Dress to be cool. Always wear a wide brim hat. Don't carry too much. Don't wait until you feel bad to find shelter. Drink twice as much water as you feel like you need to. And, just for fun, take a cold shower when you get home. Although the cold water now coming from the city utility is somewhere above 85°. Not as refreshing as it might be in the dead of Winter. Which may never recur. I think the Beach Boys did an album about the future of Texas weather and seasons. If I remember correctly it's called, "Endless Summer."

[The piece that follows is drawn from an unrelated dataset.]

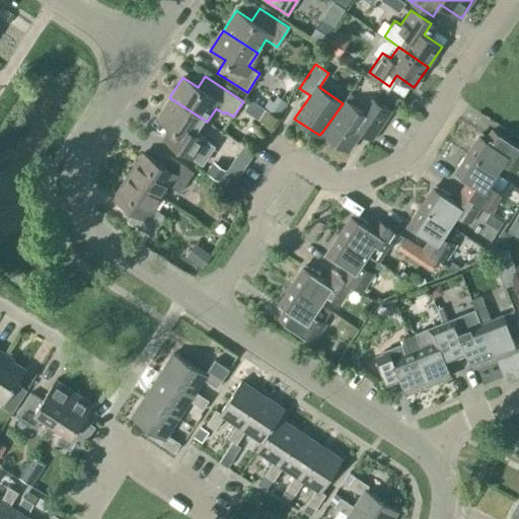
[(207,140),(199,134),(207,122),(169,97),(157,118),(172,127),(165,138),(204,162),(215,146),(207,140)]
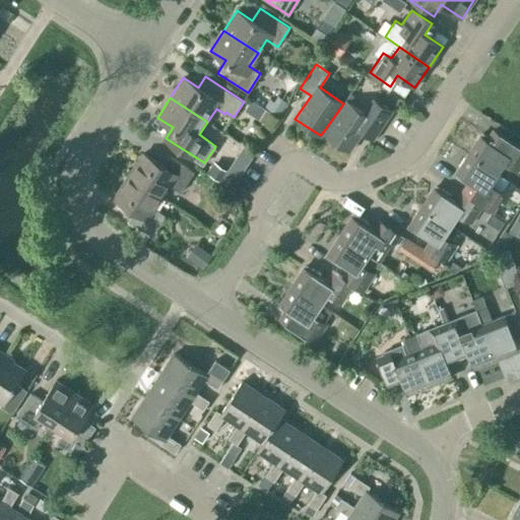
[(344,104),(343,104),(323,132),(349,150),(365,127),(376,135),(392,111),(379,102),(369,116),(346,101),(344,104)]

Hope you found the photos wonderful. I don't think the files got too sweaty...
9 comments:
Geez, that's hot.
These dashboards will give you a look at the current grid conditions. https://www.ercot.com/gridmktinfo/dashboards
I thought you "old" people weren't supposed to spend a lot of time in the heat. Glad you survived.
R.A.
Despite San Francisco's shortcomings (crime, homelessness, cost of living) it's still one of the few places with near-perfect weather – never too cold, seldom too hot. Even on the infrequent days when temperatures rise past the mid 80s, once the sun goes down it cools off fairly fast. No humidity either. And the air-conditioning is very reliable in the city's Siemens streetcars so you can get around town on hot days in relative comfort. German engineering but built in California so they're not in the shop all the time.
Jon Porter, I'm sure you're familiar with Mark Twain's quote, "The coldest winter I ever spent was a summer in San Francisco". I think he must be referring to the Sunset District in particular! ;-)
I think I'll take the long, cold Canadian winter over a Texas summer. That doesn't sound like any fun.
Yes Please!
Actually thought the first pic was you after your walk in the heat, then I saw it was Joseph. So, heat indices around the state are in mid-110s, subvariant 5 is more contagious than measles (and being outdoors is no guarantee of being safe from infection) and people are never wearing the simplest protections for their health whether it’s more protective clothing from the sun and heat or the simplest mask. I think the brain fog from either prior infections or punditry is evident.
Funny, when stationed at Davis Monthan AFB, AZ I literally watch my Master-Sergeant cook and scramble an egg on one of the aircraft’s wing, to demonstrate how hot the aluminum gets when it says 110*F. And, yes it gets hot enough to melt the boot-polish off too.